EL SALVADOR: High voter turnout and election violence

March 22, 2006
Issue 

Lara Pullin

The March 12 National Assembly and municipal elections were marked by a record 52% participation of eligible voters. Yet the elections have been rife with irregularities and violence against the left-wing Farabundo Marti National Liberation Front (FMLN), to such an extent that the FMLN's secretariat for international relations (SRI) has issued an urgent call for international condemnation of the Supreme Electoral Tribunal's (TSE) partisanship.

The TSE refused to accredit the more than 600 international observers who had arrived in San Salvador, many of whom have observed previous elections. The SRI pointed out that the constitutional reforms that followed El Salvador's decade-long civil war (which ended in 1992) prohibited the president's post from being used for other political campaigns. This was blatantly violated by Tony Saca during the election campaign, as the line between his role as president of the ultra-conservative ARENA (the Nationalist Republican Alliance) party and president of El Salvador was frequently crossed.

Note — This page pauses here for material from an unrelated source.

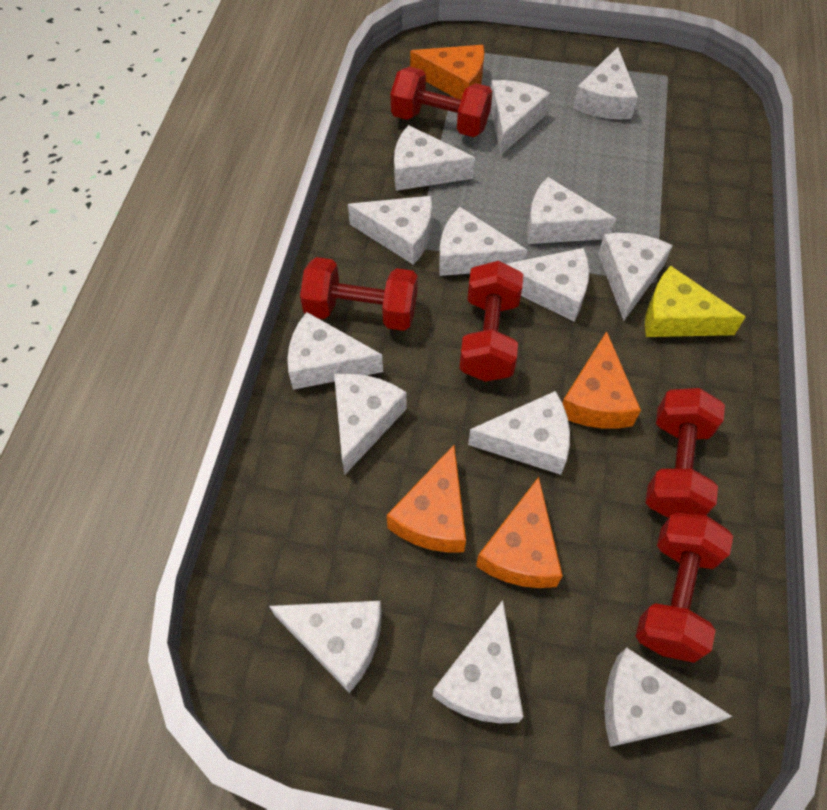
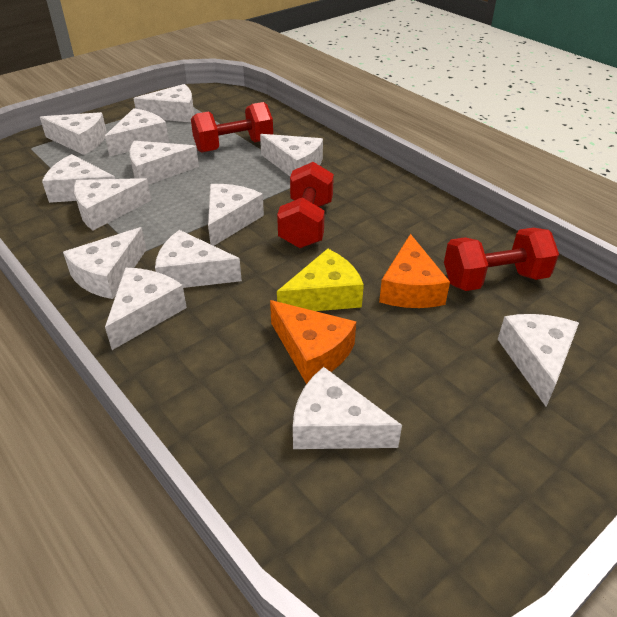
orange cheese: 4 -> 2
red dumbbell: 5 -> 3
white cheese: 14 -> 13

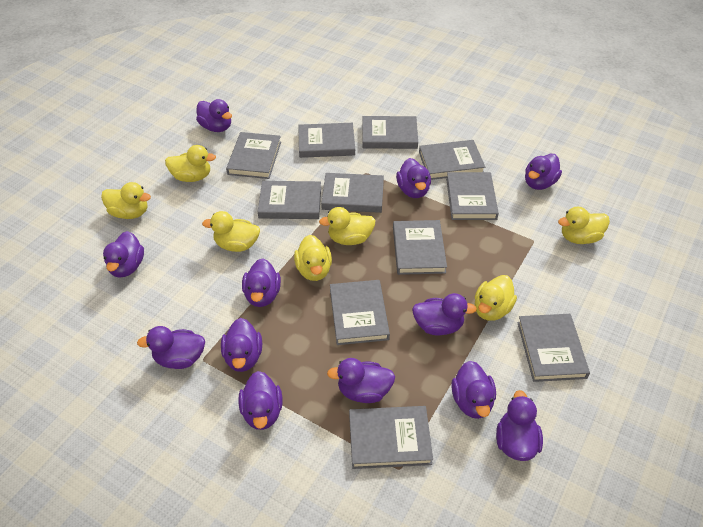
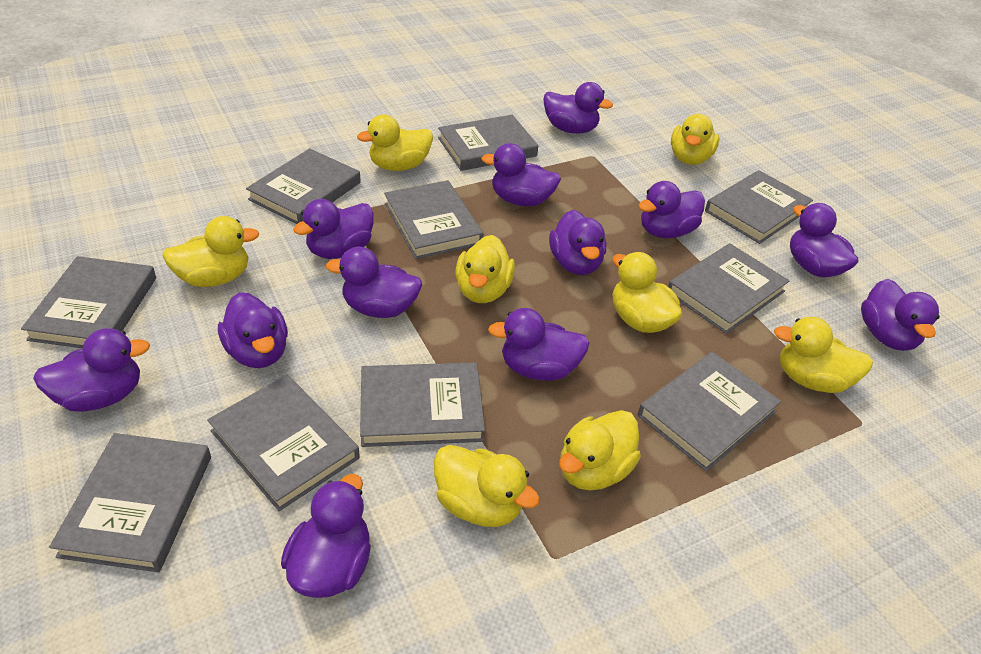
grey book: 11 -> 10
yellow duck: 7 -> 8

The Commission for Human Rights and the Institute of Judicial Studies have condemned the role of Saca and ARENA as unconstitutional.

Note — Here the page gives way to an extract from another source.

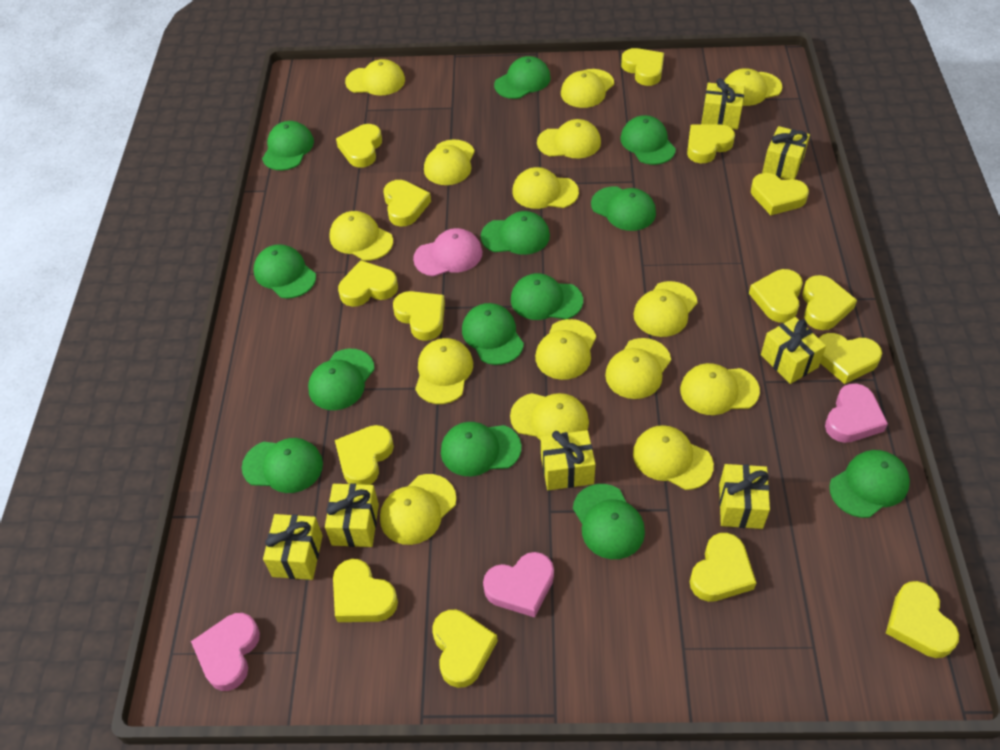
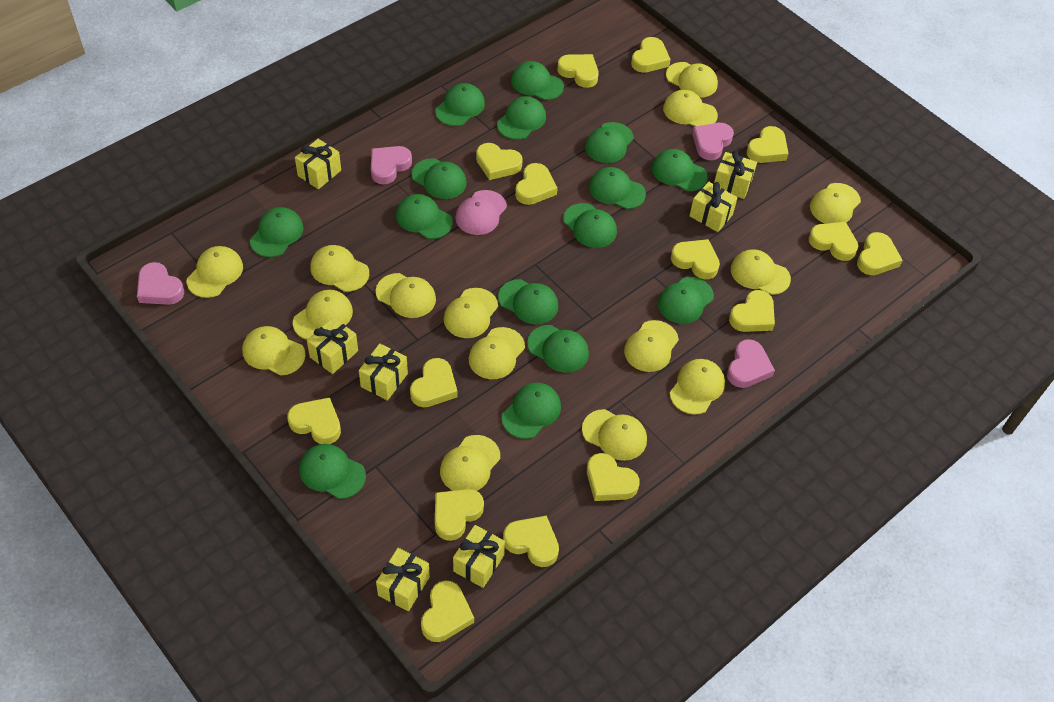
green cap: 13 -> 15
pink heart: 3 -> 4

While the counts and recounts continue, the FMLN looks like holding 32 and the ARENA party 34 of the 84 seats in the national parliament. The remaining seats are likely to go to the centre parties — two to the social-democratic Democratic Convergence, seven to the Christian Democrats (PCD) and 10 to the conservative Party of National Conciliation (PCN) — which are expected to continue to govern in coalition with ARENA.

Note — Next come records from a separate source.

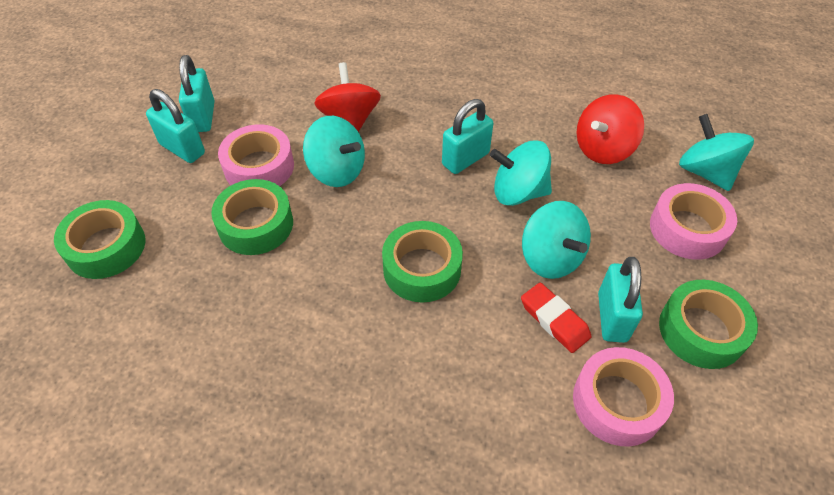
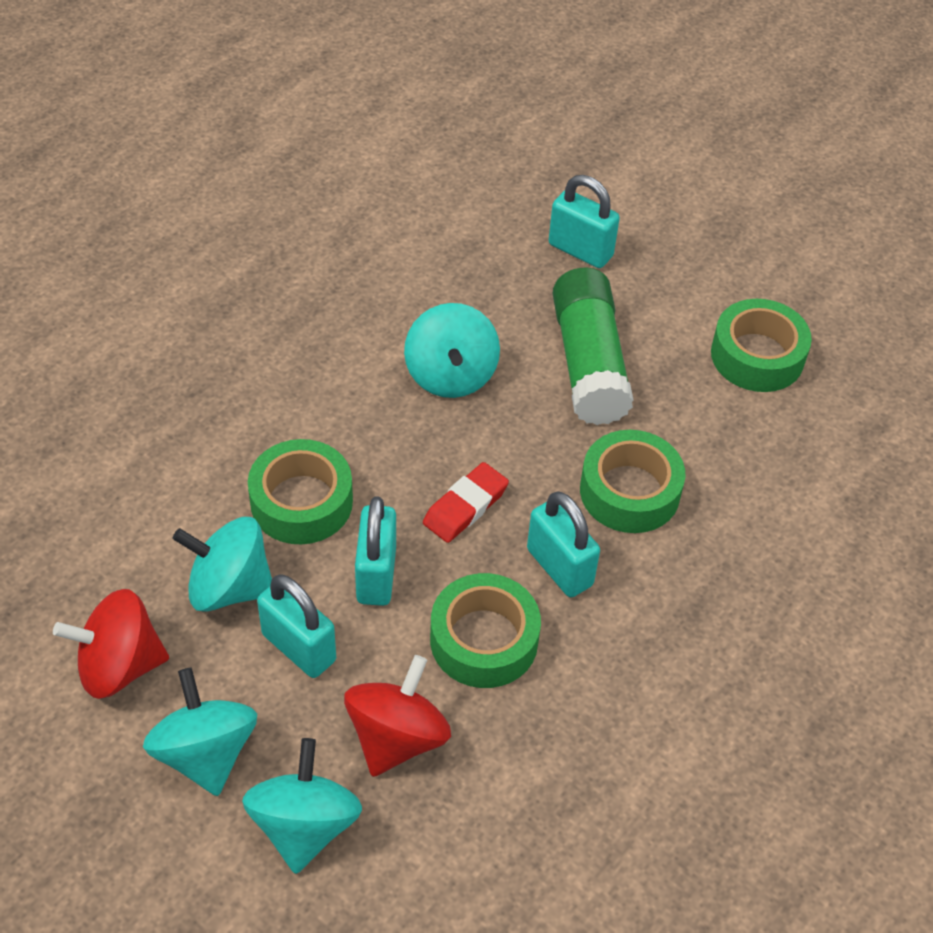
green glue stick: 0 -> 1
pink tape: 3 -> 0

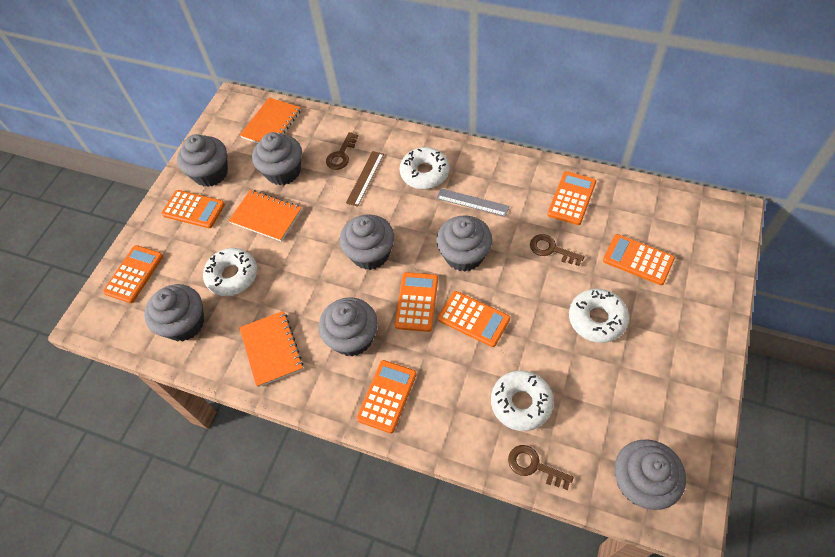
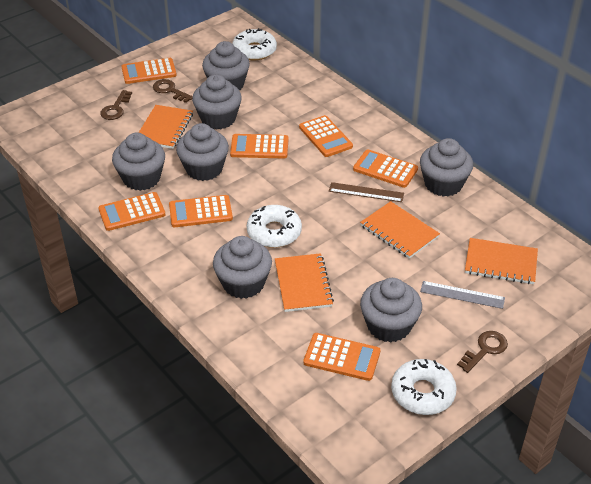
orange notebook: 3 -> 4
white donut: 4 -> 3

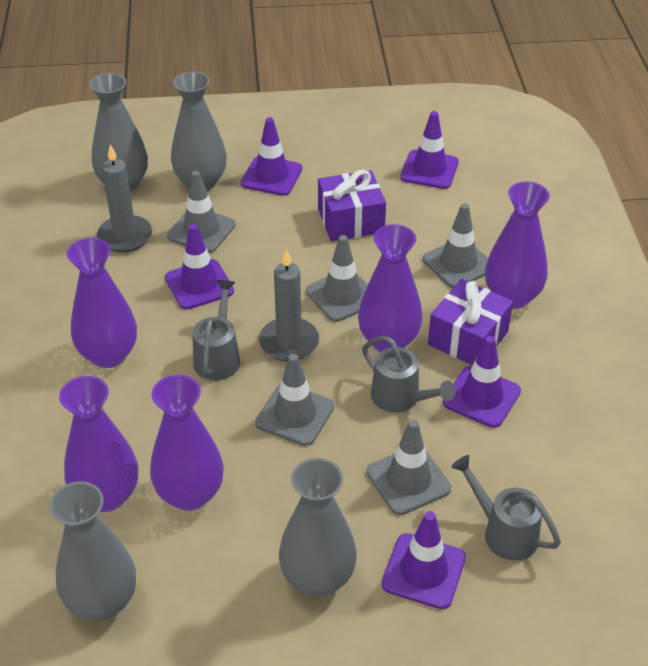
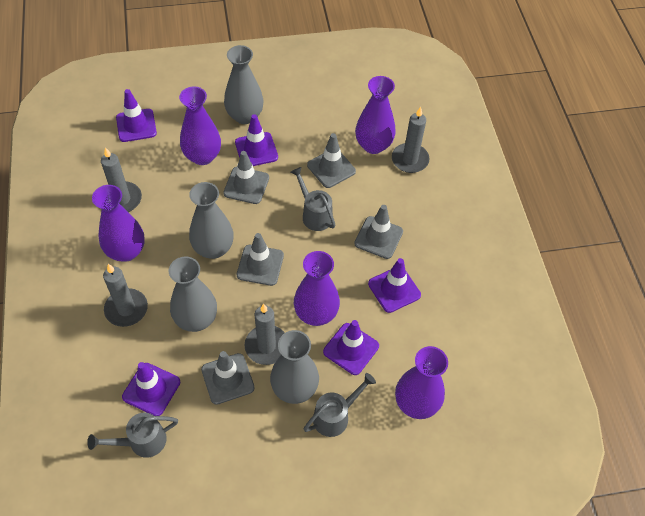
grey candle: 2 -> 4
purple gift: 2 -> 0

On March 16, the TSE declared the FMLN's Violeta Menjivar as the successful candidate for mayor of San Salvador, a key political position, by just 59 votes (64,881 to 64,822). Yet despite intense scrutineering and TSE results indicating Menjivar as the winner, Saca held a press conference to declare that ARENA candidate Rodrigo Samayoa (a former death squads leader) had won.

As news of the presidential mis-declaration of ARENA's "victory" in San Salvador spread, 25,000 protesters gathered in front of the TSE offices to defend Menjivar's election. Riot police responded by firing indiscriminately into the crowd and injuring seven people. But the protests continued until Menjivar's victory was confirmed by the TSE. The president and Samayoa have made no public statement since their initial claim.

The close vote in San Salvador shows the deep polarisation of views among the ever-shrinking Salvadoran middle class, and the growing alienation of the working poor. The FMLN, as the only party that even attempts to represent the poor and working masses, has pledged to continue the struggle both outside of the parliament as well as within.

From Green Left Weekly, March 22, 2006.